• _Selected text_:
RE: [PATCH v9 08/13] x86/resctrl: Add sysfs interface to read mbm_total_bytes_config

From: Moger, Babu
Date: Mon Dec 19 2022 - 13:21:25 EST


[AMD Official Use Only - General]

Hi Reinette,

> -----Original Message-----
> From: Reinette Chatre <reinette.chatre@xxxxxxxxx>
> Sent: Thursday, December 15, 2022 11:41 AM
> To: Moger, Babu <Babu.Moger@xxxxxxx>; corbet@xxxxxxx;
> tglx@xxxxxxxxxxxxx; mingo@xxxxxxxxxx; bp@xxxxxxxxx
> Cc: fenghua.yu@xxxxxxxxx; dave.hansen@xxxxxxxxxxxxxxx; x86@xxxxxxxxxx;
> hpa@xxxxxxxxx; paulmck@xxxxxxxxxx; akpm@xxxxxxxxxxxxxxxxxxxx;
> quic_neeraju@xxxxxxxxxxx; rdunlap@xxxxxxxxxxxxx;
> damien.lemoal@xxxxxxxxxxxxxxxxxx; songmuchun@xxxxxxxxxxxxx;
> peterz@xxxxxxxxxxxxx; jpoimboe@xxxxxxxxxx; pbonzini@xxxxxxxxxx;
> chang.seok.bae@xxxxxxxxx; pawan.kumar.gupta@xxxxxxxxxxxxxxx;
> jmattson@xxxxxxxxxx; daniel.sneddon@xxxxxxxxxxxxxxx; Das1, Sandipan
> <Sandipan.Das@xxxxxxx>; tony.luck@xxxxxxxxx; james.morse@xxxxxxx;
> linux-doc@xxxxxxxxxxxxxxx; linux-kernel@xxxxxxxxxxxxxxx;
> bagasdotme@xxxxxxxxx; eranian@xxxxxxxxxx; christophe.leroy@xxxxxxxxxx;
> jarkko@xxxxxxxxxx; adrian.hunter@xxxxxxxxx; quic_jiles@xxxxxxxxxxx;
> peternewman@xxxxxxxxxx
> Subject: Re: [PATCH v9 08/13] x86/resctrl: Add sysfs interface to read
> mbm_total_bytes_config
>
> Hi Babu,
>
> I would like to second James's suggestion to replace sysfs with resctrl or just
> remove it. I am concerned that you mentioned in recent message that you only
> plan changes to patch 10 while James highlighted that this needs to be
> addressed in entire series. Could you please ensure that you check all the
> patches?

• _Task directions_: Write the next part of the resctrl patch email, starting after its last line. The records have nothing to do with the resctrl patch email.

• _Material shown_:
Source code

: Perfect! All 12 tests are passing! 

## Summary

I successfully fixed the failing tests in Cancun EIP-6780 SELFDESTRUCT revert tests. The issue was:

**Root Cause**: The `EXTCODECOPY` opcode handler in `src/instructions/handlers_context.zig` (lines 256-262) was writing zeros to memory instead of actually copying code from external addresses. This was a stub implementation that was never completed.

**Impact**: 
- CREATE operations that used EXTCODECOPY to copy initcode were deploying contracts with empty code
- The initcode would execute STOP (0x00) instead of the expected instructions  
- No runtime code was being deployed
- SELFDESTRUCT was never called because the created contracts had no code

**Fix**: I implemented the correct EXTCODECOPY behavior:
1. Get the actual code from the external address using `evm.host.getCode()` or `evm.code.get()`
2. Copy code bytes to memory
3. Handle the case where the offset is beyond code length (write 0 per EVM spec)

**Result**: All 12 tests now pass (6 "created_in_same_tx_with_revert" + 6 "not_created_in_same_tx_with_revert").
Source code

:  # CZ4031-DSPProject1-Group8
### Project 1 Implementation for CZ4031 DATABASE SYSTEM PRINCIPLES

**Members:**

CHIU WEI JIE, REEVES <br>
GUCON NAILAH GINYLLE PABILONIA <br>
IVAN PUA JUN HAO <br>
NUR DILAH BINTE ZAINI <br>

• _Written answer_:
Ok. Sure. Will remove it.
x86/resctrl: Add interface to write mbm_total_bytes_config

Will check other patches for similar changes.

>
> On 12/1/2022 7:36 AM, Babu Moger wrote:
> > The current event configuration can be viewed by the user by reading
>
> What "current" means is not clear and the term could just be removed.

Will remove it.
>
> > the configuration file /sys/fs/resctrl/info/L3_MON/mbm_total_bytes_config.
> > The event configuration settings are domain specific and will affect
> > all the CPUs in the domain.
> >
> > Following are the types of events supported:
> > ====
> ===========================================================
> > Bits Description
> > ====
> ===========================================================
> > 6 Dirty Victims from the QOS domain to all types of memory
> > 5 Reads to slow memory in the non-local NUMA domain
> > 4 Reads to slow memory in the local NUMA domain
> > 3 Non-temporal writes to non-local NUMA domain
> > 2 Non-temporal writes to local NUMA domain
> > 1 Reads to memory in the non-local NUMA domain
> > 0 Reads to memory in the local NUMA domain
> > ====
> ===========================================================
> >
> > By default, the mbm_total_bytes_config is set to 0x7f to count all the
> > event types.
> >
> > For example:
> > $cat /sys/fs/resctrl/info/L3_MON/mbm_total_bytes_config
> > 0=0x7f;1=0x7f;2=0x7f;3=0x7f
> >
> > In this case, the event mbm_total_bytes is currently configured
> > with 0x7f on domains 0 to 3.
>
> "currently" can be removed since it already starts with "In this case".

Sure.
>
>
> > Signed-off-by: Babu Moger <babu.moger@xxxxxxx>
> > ---
> > arch/x86/include/asm/msr-index.h | 1
> > arch/x86/kernel/cpu/resctrl/internal.h | 24 ++++++++
> > arch/x86/kernel/cpu/resctrl/monitor.c | 4 +
> > arch/x86/kernel/cpu/resctrl/rdtgroup.c | 99
> ++++++++++++++++++++++++++++++++
> > 4 files changed, 127 insertions(+), 1 deletion(-)
> >
>
> ...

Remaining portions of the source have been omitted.